Chemical Composition.—According to the researches of P. L. Sherman and C. H. Briggs (Pharm. Archives, June, 1899), the pulp of the fruit yields, by pressure, 1.5 per cent of an aromatic oil (Saw palmetto oil), of a characteristic fruity odor. Fresh saw palmetto berries mixed with water and distilled by us, yielded a pungent, greenish oil. A greenish oil separates from the fluid extract of the fresh berries. Both oils have the characteristic cheesy odor of the fresh berries. This reminds us of oenanthic ether. The nuts of the fruit amount to 17.5 per cent, and contain about 12 per cent of a fatty oil (oil of nuts), which is chemically different from that derived from the pulp. Saw palmetto oil is brownish-yellow to dark-red, of acid reaction, and slightly volatile with steam. It can be distilled in a vacuum almost entirely without decomposition. It is soluble in alcohol, ether, chloroform, and benzene, insoluble in water and acids, partly soluble in diluted aqueous potash. The oil consisted of about 63 per cent of free acids (caproic acid, C6H12O2; very little caprylic, C8H16O2; some capric, C10H20O2; much lauric, C12H24O2; and palmitic acids, C16H32O2; and some oleic acid, C18H34O2), and 37 per cent of ethyl- but no glyceryl-esters of these acids. The oil of the nuts is a thick liquid of a greenish color, only slightly soluble in alcohol, insoluble in water, soluble in benzene, chloroform, and ether. The specimen examined contained only 2.3 per cent of free acids, the rest were glycerides of caprylic, capric, lauric, palmitic, stearic, and oleic acids. The fruit contains large amounts of sugar, but neither a glucosid nor an alkaloid.

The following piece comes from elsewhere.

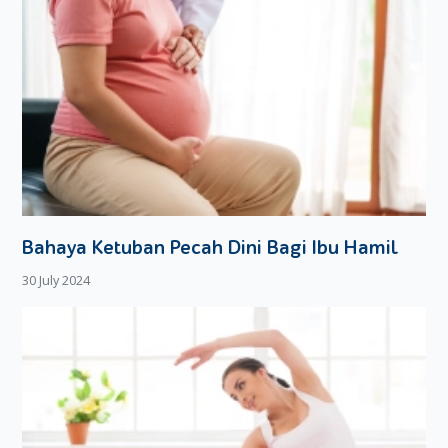
Bahaya Ketuban Pecah Dini Bagi Ibu Hamil
30 July 2024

Ɣ Action, Medical Uses, and Dosage.—Saw palmetto appears, from clinical reports, to be a nutritive tonic. It is also an expectorant, and controls irritation of mucous tissues. It has proved useful in irritative cough, chronic bronchial coughs, whooping-cough, laryngitis, acute and chronic, acute catarrh, asthma, tubercular laryngitis, and in the cough of phthisis pulmonalis. Upon the digestive organs it acts kindly, improving the appetite, digestion, and assimilation. However, its most pronounced effects appear to be those exerted upon the urino-genital tracts of both male and female, and upon all the organs concerned in reproduction. It is said to enlarge wasted organs, as the breasts, ovaries, and testicles, while the paradoxical claim is also made that it reduces hypertrophy of the prostate. Possibly this may be explained by claiming that it tends toward the production of a normal condition, reducing parts when unhealthily enlarged, and increasing them when atrophied. At any rate, it has been lauded as the "old man's friend," giving relief from the many annoyances commonly attributed to enlarged prostate. May its results not be due to its control over urethral irritation, and thereby reducing swollen conditions not in reality amounting to hypertrophy? Besides this, it increases the tonus of the bladder, allowing a better contraction and more perfect expulsion of the contents of that viscus. Thus it overcomes the tenesmic pain so dreaded by the sufferer. We would rather regard it a remedy for prostatic irritation and relaxation of tissue than for a hypertrophied prostate. It is said to relieve aching, dull, throbbing pain in the prostatic portion of the urethra, with mucoid or prostatic discharge. It relieves the irritation following a badly-treated gonorrhoea. Orchitis, ovaritis, orchialgia, ovaralgia, and epidymitis have been asserted cured with it. It is reputed to restore sexual activity after exhaustive excesses, and even in the feeble woman, strengthens the sexual appetite. Long-continued use of it is said to slowly and surely cause the mammae to enlarge. Its reputed power to reduce uterine hypertrophy is probably due to its power over relaxed tissues, the organ being not in reality hypertrophied, but large, flabby, and actively leucorrhoeal. The remedy needs a more careful and extended study. The dose of the fluid extract is from 1 to 60 drops; of specific saw palmetto, 1 to 60 drops.

Specific Indications and Uses.—Relaxation of parts, with copious catarrhal discharges; lack of development, or wasting away of testicles, ovaries, or mammae; prostatic irritation, with painful micturition, and dribbling of urine, particularly in the aged; tenderness of the glands, and other parts concerned in reproduction.